心臓異常電気活動の発生に関与する電位依存性K^+チャンネルの分子生物学的研究

• Project/Area Number: 04248213
• Research Category: Grant-in-Aid for Scientific Research on Priority Areas
• Allocation Type: Single-year Grants
• Research Institution: Kansai Medical University
• Principal Investigator: 松原 弘明 関西医科大学, 医学部, 助手 (10239072)
• Project Period (FY): 1992
• Project Status: Completed (Fiscal Year 1992)
• Budget Amount: ¥1,800,000 (Direct Cost: ¥1,800,000); Fiscal Year 1992: ¥1,800,000 (Direct Cost: ¥1,800,000)
• Keywords: 電位依存性カリウムチャネル / 遅延整流型カリウムチャネル / 心筋 / 分子生物学 / 遺伝子

Research Abstract

1.遅延整流型K^+チャネル(KV1.5)全遺伝子構築と転写調節機序:我々が単離したKV1.5のcDNA断片をプローブとしてラット全遺伝子ライブラリーより約18Kbの長さのクローンを単離した。Southern blot法により制限酵素地図を作製し上流・下流の塩基配列を決定した。Primer extension法およびPCRを用いたrapid amplificaion of 5'cDNA end(RACE)法を利用しこの遺伝子はintronlessでsingle exonとして存在し3カ所の転写開始点を持った。上流部には典型的TATAやCAAT配列はなくこれが心筋での 低発現量や複数の転写開始点を説明すると考えられた。一方、上流域にはTGACGTCAから成るcAMP response element(CRE)が存在したため我々は新生児ラット培養心房細胞を作製しKV1.5mRNA量に対するcAMPの影響を検討した。dibutyryl cAMP(1mM)添加後1時間より有意増加があり4時間後には約4倍の頂値を取り以後漸減した。cMAPの刺激がCREを介する転写段階で働く事を検討するためCREを含む上流域と含まない上流域をCAT reporter geneに連絡しC2C12筋細胞に導入しcAMP効果をしらべると後者ではcAMPによるCAT活性の刺激は観察されなかった。現在in vito mutagenesisでmutationをCRE内に作成しさらに詳細にこのmotifの役割を検討中である。
2.A type K^+チャネル(KV1.4)遺伝子のmRNA調節:KV1.5遺伝子がcAMPで転写調節される事はK^+チャネルの発現が恒常状態にない事を示唆する。我々は新生児ラット培養心室細胞を利用しRT-PCR法にてKV1.4のmRNA量の調節を検討した。cAMP上昇はmRNA量に変化を与えないがBAY-K8644およびTPAにより約3倍上昇した。
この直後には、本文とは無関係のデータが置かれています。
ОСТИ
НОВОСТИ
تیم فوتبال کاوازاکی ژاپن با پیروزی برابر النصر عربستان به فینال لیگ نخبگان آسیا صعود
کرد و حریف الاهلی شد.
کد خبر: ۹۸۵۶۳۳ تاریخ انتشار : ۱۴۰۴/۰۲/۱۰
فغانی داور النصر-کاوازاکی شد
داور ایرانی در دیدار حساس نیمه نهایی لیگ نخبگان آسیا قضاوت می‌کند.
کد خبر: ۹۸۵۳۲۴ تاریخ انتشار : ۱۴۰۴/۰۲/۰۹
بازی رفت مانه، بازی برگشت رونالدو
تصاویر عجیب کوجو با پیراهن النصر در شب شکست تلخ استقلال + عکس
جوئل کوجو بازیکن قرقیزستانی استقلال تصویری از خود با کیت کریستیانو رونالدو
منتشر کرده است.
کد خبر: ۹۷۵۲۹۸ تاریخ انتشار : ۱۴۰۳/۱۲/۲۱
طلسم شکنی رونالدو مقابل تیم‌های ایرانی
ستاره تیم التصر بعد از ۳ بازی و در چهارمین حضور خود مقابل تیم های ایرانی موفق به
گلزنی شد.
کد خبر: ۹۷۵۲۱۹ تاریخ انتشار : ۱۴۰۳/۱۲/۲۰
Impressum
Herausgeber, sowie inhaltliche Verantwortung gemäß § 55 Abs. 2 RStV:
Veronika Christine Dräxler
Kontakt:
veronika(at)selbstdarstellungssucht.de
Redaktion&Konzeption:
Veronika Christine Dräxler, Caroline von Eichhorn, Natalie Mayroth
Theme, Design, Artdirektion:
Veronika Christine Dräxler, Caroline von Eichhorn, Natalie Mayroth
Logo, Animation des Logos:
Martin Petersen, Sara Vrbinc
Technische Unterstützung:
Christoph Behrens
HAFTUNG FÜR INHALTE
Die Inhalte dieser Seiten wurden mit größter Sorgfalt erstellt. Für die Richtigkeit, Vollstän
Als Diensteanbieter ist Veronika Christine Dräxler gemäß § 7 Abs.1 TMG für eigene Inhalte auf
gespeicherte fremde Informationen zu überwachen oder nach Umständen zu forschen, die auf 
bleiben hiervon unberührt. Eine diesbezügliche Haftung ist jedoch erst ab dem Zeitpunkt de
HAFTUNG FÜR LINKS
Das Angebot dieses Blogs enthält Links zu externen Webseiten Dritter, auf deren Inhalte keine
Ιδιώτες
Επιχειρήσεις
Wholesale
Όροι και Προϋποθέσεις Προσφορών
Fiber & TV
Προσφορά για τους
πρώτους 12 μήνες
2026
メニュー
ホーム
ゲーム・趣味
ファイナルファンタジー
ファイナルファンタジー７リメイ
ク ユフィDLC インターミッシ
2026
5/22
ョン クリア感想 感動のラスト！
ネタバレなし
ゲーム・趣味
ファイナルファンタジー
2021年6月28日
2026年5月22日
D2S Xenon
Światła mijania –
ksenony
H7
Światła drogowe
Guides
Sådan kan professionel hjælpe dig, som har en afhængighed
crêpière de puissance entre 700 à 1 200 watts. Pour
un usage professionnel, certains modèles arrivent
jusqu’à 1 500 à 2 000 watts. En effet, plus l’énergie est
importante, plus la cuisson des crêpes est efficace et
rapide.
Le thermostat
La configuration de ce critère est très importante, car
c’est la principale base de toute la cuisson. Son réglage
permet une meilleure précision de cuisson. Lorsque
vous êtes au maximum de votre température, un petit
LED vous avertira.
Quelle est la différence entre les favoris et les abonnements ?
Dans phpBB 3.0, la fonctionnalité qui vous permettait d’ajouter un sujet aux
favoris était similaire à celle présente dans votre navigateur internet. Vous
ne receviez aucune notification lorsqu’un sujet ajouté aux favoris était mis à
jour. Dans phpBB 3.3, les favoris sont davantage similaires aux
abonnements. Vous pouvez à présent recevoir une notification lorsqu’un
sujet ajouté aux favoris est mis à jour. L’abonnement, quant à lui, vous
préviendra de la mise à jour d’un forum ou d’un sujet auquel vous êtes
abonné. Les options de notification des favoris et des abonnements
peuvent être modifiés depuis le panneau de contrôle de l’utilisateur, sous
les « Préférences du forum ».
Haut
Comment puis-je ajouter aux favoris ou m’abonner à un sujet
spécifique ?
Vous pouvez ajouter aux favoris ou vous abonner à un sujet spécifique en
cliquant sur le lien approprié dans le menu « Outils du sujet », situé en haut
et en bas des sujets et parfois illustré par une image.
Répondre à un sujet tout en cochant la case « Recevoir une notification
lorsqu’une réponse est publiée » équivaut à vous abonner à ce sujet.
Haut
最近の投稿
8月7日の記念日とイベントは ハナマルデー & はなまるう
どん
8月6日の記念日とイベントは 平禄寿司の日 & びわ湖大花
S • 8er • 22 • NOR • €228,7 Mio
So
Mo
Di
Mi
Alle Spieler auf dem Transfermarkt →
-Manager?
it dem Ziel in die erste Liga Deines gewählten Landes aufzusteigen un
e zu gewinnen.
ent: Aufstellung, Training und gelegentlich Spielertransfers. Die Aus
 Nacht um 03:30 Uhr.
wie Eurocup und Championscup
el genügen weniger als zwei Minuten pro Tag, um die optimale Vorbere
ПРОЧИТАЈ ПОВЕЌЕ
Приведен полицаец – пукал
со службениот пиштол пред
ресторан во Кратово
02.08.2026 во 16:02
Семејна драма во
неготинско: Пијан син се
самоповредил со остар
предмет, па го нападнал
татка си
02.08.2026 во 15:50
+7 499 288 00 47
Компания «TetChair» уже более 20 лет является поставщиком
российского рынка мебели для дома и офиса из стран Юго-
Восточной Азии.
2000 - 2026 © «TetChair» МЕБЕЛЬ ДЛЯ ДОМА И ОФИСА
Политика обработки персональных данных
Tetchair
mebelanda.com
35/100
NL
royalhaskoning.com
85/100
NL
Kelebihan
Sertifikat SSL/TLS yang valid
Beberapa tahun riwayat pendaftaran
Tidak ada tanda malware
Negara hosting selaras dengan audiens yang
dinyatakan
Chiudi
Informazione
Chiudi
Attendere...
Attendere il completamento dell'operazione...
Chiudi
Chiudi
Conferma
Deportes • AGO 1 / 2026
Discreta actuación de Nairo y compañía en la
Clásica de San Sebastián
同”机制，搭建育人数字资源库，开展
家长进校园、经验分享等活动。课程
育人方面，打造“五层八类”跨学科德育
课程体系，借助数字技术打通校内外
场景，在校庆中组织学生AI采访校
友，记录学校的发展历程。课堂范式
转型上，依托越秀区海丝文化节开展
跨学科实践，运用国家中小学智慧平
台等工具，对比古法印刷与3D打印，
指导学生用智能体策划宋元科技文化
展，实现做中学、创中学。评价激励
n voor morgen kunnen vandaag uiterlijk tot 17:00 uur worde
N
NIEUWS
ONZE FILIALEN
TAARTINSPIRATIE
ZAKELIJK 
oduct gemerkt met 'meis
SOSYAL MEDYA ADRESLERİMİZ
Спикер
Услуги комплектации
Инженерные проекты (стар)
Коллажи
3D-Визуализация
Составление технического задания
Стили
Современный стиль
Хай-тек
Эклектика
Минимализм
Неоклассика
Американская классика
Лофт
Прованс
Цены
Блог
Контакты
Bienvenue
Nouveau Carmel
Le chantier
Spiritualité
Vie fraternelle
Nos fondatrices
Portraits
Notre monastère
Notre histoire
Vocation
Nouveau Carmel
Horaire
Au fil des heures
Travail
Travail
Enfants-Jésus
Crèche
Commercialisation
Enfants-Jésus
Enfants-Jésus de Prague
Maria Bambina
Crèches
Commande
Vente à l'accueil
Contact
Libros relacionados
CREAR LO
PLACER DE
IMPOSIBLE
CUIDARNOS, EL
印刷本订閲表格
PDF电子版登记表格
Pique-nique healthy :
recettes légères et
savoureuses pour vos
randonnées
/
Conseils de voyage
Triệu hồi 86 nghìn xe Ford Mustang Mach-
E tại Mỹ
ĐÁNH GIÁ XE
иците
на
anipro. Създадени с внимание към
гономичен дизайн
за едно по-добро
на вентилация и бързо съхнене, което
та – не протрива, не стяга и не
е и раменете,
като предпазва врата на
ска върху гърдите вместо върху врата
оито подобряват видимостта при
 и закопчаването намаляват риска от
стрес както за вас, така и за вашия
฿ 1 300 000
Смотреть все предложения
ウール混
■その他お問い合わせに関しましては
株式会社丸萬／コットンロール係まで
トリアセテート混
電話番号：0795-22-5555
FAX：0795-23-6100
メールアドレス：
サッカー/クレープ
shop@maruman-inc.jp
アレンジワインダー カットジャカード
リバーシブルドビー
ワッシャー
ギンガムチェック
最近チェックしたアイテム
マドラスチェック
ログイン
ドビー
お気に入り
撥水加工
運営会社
これらの結果は細胞内Ca^<++>上昇およびprotein kinase C活性化がKV1.4発現に重要でありKV1.5のcAMPによる調節と合わせて心筋Shaker K^+ channelsの発現は復雑である事を示唆する。

Research Products

• [Publications] 松原 弘明: "心筋電位依存性K^+チャネルの分子生物学" 心臓. 25. 219-222 (1993)
• [Publications] 松原 弘明: "Shaker-releted potassium channel,KV1.4,mRNA regulation in the ret hert and differential expression of KV1.4 and KV1.5genes in myocardial development and hypertrophy" Jouenal of Clinical Investigation.